History
- Name: Cape Flattery
- Namesake: Cape Flattery, Washington
- Owner: United States Maritime Commission
- Operator: American Mail Line (for WSA)
- Builder: Seattle-Tacoma Shipbuilding, Tacoma, Washington
- Yard number: 2
- Laid down: 15 April 1940
- Launched: 28 September 1940
- Completed: 29 May 1941
- In service: 1941
- Out of service: 1946
- Identification: U.S. Official Number: 240634
- Fate: Scrapped Valencia, Spain 1971

General characteristics
- Type: M.C. Type C1-B
- Tonnage: 6,755 GRT, 3,965 NRT; 8,875 DWT;
- Displacement: 12,875 to deep load line
- Length: 417 ft 9 in (127.3 m) LOA; 397 ft 4 in (121.1 m) registry;
- Beam: 60 ft 1 in (18.3 m)
- Draft: 27 ft 6 in (8.4 m) deep load
- Depth: 23 ft 8 in (7.2 m)
- Decks: 3
- Propulsion: 2 × 2,000 hp (1,500 kW) diesel, 1 screw
- Speed: 14 knots (26 km/h; 16 mph)
- Capacity: 7,262 tons cargo; 440,606 cu ft (12,476.6 m^{3}) bale;
- Crew: 39–40 ; 8 passengers;
- Notes: 5 holds. 12,000 nmi (22,000 km; 14,000 mi) normal cruising range.

= MS Cape Flattery (1940) =

MS Cape Flattery was a United States Maritime Commission type C1-B cargo ship built in 1940–41 by the Seattle-Tacoma Shipbuilding, Tacoma, Washington, for the commission to be assigned to the American Mail Line for transpacific service. After the United States entry into the war the ship was operated by the War Shipping Administration (WSA) through American Mail as agents. The ship, after about a year of operation, became a troop transport for the remainder of the war.

Troop ship operations were largely to the Southwest Pacific. In 1945 the ship transited the Indian Ocean, Suez and the Atlantic to Hampton Roads and New York. Subsequently, Cape Flattery operated to Europe and the islands of the Caribbean. Completing allocation to Army requirements, the ship was laid up in the Hudson River on 28 April 1946, until it was sold for scrapping on 23 November 1970.

==Construction==
Cape Flattery was laid down on 15 April 1940 by the Seattle-Tacoma Shipbuilding Corporation for the U.S. Maritime Commission (USMC) as USMC number 120, yard hull 2, as one of five C1-B motorships to be built at the yard. The ship was launched on 28 September 1940 with completion and delivery to the USMC on 29 May 1941. The ship was assigned U.S. Official Number 240634 and signal WFPP for operation under bareboat charter by the American Mail Line.

The five-hold ship had two full decks extending the length of the hull and a third extending to the machinery space.
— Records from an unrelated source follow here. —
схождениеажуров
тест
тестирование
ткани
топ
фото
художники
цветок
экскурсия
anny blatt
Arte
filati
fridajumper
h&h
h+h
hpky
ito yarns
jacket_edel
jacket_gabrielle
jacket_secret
The five holds were served by sixteen electric-drive winches. Propulsion was two Hamilton diesels, each of 2,000 hp at 232.5 rpm with 10% overload capacity, driving a single screw at 90 rpm through Westinghouse reduction gears. Two four-cylinder, 450 hp Westinghouse diesels drove General Electric 275 kW generators for electric power.

==Operations==
The ship was operated by the War Shipping Administration through American Mail as its agent under a General Agency Agreement through the war. Cape Flattery made cargo runs to the South West Pacific for over a year before returning to San Francisco in October 1942, where modifications were made to carry 552 troops with 317842 cuft of cargo capacity. Troop and cargo voyages to the South West Pacific continued until January 1945 when the ship underwent major repairs before departing via Los Angeles for a voyage through the South West Pacific on to Calcutta, Colombo, Aden and Port Said and across the Atlantic to Hampton Roads and New York. After a trip to Britain, the ship operated from Florida to Jamaica until a final trip from New York to Marseille and return on 25 December 1945.

On 29 April 1946, Cape Flattery was placed in the Maritime Commission Hudson River Reserve Fleet. The ship remained there until it was sold on 23 November 1970, as one of five ships sold to Aguilar y Peris, S.L., Valencia, Spain for $535,500 as scrap. The ship was delivered from the reserve fleet to the company on 9 April 1971.